The 2013 entry fee is set at £980 per team. There is no limit to how many can join a team. The fee includes tickets to the "Festival of Slow", which takes place in both the U.K and the Czech Republic. It also covers the price for the Import Admin and other facilities offered by the organisers.
History of the fee
In 2004 there was no entry fee, although the 6 teams had to raise a minimum of £500 each, to be paid directly to that year's rally charity Send a Cow. In 2005, an entry fee of £50 per person was paid to the organisers to cover the expenses of the rally. Teams were also required to raise a minimum charity donation of £1000 per team split equally and paid directly to the chosen Charities Send a Cow and Save the Children. In 2006, the entry fee payable to the organisers was increased to £227. Teams were required to raise a minimum of £1000 per team: £250 payable to Send a Cow with the remaining £750 payable to either Mercy Corps, CAMDA, Wild Cru or the Christina Noble Children's Foundation. In 2006, the teams taking part in the Rally together raised in excess of £200,000 for the Rally charities.
The 2009 entry fee was set at £650, with an additional minimum charity donation set at £1000 per vehicle and a vehicle deposit of £500, repayable providing the vehicle is not dumped anywhere en route."
Sponsorship and TV coverage
On the 2006 rally a number of TV crews accompanied teams along the route. The 2006 event was also sponsored by .travel with the sponsorship money going towards the cost of organising the event. The Expedia Let Yourself Go Team were also featured on the Expedia website.
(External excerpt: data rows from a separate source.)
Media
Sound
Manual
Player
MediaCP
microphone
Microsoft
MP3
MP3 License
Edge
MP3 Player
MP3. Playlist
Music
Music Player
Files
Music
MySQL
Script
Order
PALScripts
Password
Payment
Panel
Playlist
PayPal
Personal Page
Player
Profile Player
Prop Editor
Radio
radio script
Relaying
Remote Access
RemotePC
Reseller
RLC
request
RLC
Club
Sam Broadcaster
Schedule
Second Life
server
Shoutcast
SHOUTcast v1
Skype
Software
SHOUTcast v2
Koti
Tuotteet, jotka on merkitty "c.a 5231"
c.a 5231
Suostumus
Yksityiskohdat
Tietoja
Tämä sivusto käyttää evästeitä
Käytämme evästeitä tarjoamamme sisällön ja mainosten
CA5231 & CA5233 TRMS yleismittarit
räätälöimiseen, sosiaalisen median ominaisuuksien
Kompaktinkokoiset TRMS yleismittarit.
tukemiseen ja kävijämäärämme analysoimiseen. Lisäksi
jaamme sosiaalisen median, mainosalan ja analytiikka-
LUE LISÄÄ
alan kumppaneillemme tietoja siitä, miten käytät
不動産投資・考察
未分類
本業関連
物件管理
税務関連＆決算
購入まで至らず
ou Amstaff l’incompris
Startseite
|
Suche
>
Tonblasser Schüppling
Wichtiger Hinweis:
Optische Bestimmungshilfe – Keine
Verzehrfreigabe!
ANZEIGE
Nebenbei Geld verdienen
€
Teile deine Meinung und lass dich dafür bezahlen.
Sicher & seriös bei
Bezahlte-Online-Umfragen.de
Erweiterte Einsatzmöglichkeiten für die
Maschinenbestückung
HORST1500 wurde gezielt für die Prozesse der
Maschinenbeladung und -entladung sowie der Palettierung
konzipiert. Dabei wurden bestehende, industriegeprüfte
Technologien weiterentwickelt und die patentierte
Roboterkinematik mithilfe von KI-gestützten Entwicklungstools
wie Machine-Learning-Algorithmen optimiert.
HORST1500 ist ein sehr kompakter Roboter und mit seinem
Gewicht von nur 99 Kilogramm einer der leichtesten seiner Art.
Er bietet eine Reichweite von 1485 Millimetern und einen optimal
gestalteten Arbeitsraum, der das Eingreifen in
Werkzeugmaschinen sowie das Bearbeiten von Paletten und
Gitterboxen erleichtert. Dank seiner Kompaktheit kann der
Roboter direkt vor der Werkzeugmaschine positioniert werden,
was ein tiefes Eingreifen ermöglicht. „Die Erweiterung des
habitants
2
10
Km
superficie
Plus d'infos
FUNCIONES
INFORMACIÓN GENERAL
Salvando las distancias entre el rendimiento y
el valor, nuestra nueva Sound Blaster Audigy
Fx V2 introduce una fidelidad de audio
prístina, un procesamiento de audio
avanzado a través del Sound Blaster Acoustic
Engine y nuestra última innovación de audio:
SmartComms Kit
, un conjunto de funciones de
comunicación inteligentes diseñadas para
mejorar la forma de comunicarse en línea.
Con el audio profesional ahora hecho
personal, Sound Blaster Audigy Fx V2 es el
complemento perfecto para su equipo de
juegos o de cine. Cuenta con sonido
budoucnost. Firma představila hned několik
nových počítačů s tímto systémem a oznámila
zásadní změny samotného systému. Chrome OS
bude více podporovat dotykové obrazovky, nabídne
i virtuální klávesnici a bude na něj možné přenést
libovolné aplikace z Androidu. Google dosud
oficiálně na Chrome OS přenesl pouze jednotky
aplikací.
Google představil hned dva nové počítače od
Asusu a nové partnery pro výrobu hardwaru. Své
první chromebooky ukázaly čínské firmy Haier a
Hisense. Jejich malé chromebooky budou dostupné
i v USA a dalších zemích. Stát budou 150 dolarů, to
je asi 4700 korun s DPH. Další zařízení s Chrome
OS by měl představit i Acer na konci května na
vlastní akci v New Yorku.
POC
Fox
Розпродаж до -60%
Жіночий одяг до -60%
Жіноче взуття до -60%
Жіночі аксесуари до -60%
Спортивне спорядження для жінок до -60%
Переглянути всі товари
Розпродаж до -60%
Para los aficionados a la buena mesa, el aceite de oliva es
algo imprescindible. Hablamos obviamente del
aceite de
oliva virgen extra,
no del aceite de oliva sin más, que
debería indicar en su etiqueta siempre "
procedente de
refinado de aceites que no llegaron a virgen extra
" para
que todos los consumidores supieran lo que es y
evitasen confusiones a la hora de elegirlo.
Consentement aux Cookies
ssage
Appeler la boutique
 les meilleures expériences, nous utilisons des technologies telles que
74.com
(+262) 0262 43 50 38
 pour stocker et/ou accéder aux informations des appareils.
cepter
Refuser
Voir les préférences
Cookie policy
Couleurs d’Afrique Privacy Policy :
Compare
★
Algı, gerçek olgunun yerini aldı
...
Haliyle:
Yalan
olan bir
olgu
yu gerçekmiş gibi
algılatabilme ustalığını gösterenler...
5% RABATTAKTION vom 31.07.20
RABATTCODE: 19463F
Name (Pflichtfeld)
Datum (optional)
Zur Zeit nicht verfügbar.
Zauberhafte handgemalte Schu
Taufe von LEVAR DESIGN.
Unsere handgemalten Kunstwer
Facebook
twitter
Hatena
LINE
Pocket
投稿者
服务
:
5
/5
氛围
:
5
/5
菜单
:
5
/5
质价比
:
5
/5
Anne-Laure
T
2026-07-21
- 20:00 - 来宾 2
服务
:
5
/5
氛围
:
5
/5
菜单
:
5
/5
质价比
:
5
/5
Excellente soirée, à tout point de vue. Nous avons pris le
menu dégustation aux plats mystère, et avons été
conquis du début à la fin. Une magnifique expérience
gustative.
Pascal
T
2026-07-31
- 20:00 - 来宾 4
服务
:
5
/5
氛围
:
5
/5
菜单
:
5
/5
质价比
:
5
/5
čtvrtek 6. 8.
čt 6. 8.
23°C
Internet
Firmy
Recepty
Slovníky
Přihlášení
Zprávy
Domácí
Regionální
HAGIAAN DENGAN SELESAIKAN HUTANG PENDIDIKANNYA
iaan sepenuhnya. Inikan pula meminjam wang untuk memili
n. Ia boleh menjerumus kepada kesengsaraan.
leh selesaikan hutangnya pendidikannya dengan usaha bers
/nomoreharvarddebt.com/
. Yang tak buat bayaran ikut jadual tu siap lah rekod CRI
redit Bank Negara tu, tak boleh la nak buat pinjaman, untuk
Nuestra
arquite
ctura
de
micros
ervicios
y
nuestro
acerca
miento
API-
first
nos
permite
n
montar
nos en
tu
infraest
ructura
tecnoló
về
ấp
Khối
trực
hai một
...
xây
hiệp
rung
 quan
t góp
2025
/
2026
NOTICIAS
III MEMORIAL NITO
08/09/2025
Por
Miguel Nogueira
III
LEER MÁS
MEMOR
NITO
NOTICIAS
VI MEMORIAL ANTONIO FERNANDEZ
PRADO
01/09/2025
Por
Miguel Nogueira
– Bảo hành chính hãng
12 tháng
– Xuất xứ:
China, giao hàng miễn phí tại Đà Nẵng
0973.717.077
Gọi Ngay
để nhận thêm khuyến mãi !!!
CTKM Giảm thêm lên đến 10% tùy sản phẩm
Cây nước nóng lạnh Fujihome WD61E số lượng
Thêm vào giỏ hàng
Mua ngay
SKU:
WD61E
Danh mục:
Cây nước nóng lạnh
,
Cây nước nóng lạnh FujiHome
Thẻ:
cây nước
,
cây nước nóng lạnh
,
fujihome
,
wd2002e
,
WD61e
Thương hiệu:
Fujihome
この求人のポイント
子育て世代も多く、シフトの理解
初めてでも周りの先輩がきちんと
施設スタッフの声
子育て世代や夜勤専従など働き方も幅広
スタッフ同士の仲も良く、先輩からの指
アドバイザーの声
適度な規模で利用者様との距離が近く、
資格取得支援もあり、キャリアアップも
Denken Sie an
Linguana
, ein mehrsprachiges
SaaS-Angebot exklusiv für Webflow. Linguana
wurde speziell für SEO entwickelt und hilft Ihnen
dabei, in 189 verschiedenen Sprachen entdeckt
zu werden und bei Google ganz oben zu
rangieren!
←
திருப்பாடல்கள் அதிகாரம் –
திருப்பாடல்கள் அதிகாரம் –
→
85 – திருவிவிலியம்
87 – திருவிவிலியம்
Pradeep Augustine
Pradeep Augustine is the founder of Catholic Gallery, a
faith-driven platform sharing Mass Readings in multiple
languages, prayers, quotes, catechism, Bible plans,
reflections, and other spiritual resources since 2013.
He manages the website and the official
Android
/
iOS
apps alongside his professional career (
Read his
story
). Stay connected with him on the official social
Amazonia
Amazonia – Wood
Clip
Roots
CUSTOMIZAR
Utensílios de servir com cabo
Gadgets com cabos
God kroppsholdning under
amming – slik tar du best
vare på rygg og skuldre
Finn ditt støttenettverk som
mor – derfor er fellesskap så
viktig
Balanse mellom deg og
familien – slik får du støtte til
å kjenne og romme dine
The Mongolian Taxi Service team appeared on the Fifth Gear motoring program as part of a feature on the toughness of the Daihatsu Charade, inspired by their own Charade completing the rally entirely unscathed.
Jack Osbourne, son of Ozzy and Sharon Osbourne, took part in the 2007 rally with Amaryllis Knight, the daughter of the former editor of The Economist and News Corporation director Andrew Knight, in a 1991 750cc Fiat Panda; their journey was aired on a television show named "Jack Osbourne, Mongol Rally".
In 2009, rallier Joe Sabia created Tupac in Kazakhstan, which pieced together dozens of Kazakhs to sing Changes by Tupac Shakur. The video is the most widely watched Mongol Rally video with over a million views (June 2013).
|“||In 2001 Mr Tom and Mr Joolz found themselves staring in awe at their slightly dishevelled Fiat 126 wondering what to do with it. After not very long they came up with the only sensible plan - to drive to the most ridiculous place they could think of. Mongolia was chosen, being 10 000 miles away as the drunk crow flies and sporting a fine selection of the world's worst roads it seemed perfect. So with no changes of clothes, a packet of cheap cigars and a hunting knife, they set forth. Although they didn't quite reach Mongolia because of visa and border trouble they enjoyed themselves so much that they swore to return and try again. From this premise the great Mongol Rally was born.||”|
The idea later formed part of Tom Morgan's BA degree in Sculpture and was displayed at the Winchester School of Art BA Degree Show in 2003.
The rally website warns against the risks of this kind of adventure. An undisclosed number of racers have been injured since 2004. In 2010 an adventurer was killed and one injured in an accident while crossing Iran.